- _Consigne_
Recopiez fidèlement le passage du texte sur Mgr Faubert et le catholicisme qui commence par « Du pain sur » et se poursuit jusqu'à « d’être une nouveauté. ».

- _Texte à examiner_

.....

Devant les friction et bouleversements, Mgr Faubert appelle à rejeter le fatalisme et la panique. Le premier mouvement, «décisif pour l’avenir du catholicisme», est de choisir de considérer cette époque-ci sous l’angle de l’évangélisation. En cela, il suggère de s’appuyer sur le pape François dans son «radicalisme de la résistance aux forces d’entropie». Évoquant les tensions du monde actuel et la facilité avec laquelle des groupes s’excluent ou se renvoient des anathèmes, il croit en la poursuite d’une expérience chrétienne soucieuse de mettre des «et» là où certains se butent à mettre des «ou».
«C’est le catholicisme auquel je crois et dont je suis fier. On n’est pas chrétien pour avoir raison, mais pour que le monde ait la vie, à commencer par les plus fragiles: l’enfant à naître, ceux qui attendent dans le couloir de la mort, la mère monoparentale, les Autochtones, etc.», souligne-t-il. Que les évêques s’assoient autour d’une même table à la CECC, c’est le «pari d’une richesse».
Du pain sur la planche
Le théologien Gilles Routhier, professeur titulaire à la Faculté de théologie et de sciences religieuses de l’Université Laval, admet qu’il y a des «tensions manifestement plus fortes actuellement» au sein de l’épiscopat, mais que c’est loin d’être une nouveauté.

.....

- _Matériel présenté_
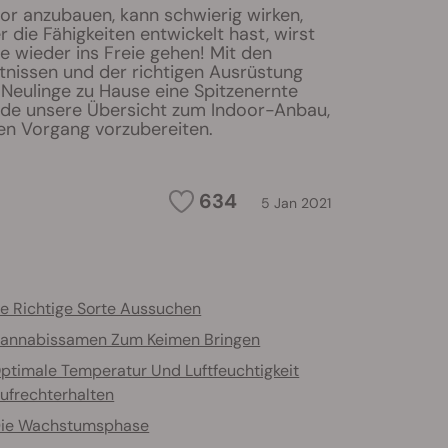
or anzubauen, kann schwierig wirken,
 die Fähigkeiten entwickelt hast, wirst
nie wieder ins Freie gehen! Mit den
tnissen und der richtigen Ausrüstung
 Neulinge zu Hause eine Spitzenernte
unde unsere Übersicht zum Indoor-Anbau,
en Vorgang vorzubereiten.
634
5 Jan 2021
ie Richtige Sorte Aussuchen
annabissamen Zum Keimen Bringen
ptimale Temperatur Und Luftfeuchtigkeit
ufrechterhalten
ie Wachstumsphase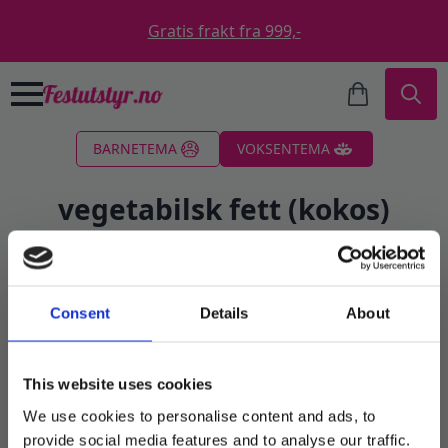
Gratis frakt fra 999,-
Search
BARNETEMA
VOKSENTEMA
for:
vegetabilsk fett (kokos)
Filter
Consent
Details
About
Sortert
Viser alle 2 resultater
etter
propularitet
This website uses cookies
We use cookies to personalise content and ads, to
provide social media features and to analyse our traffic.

.....

- _Exercice corrigé_
Du pain sur la planche
Le théologien Gilles Routhier, professeur titulaire à la Faculté de théologie et de sciences religieuses de l’Université Laval, admet qu’il y a des «tensions manifestement plus fortes actuellement» au sein de l’épiscopat, mais que c’est loin d’être une nouveauté.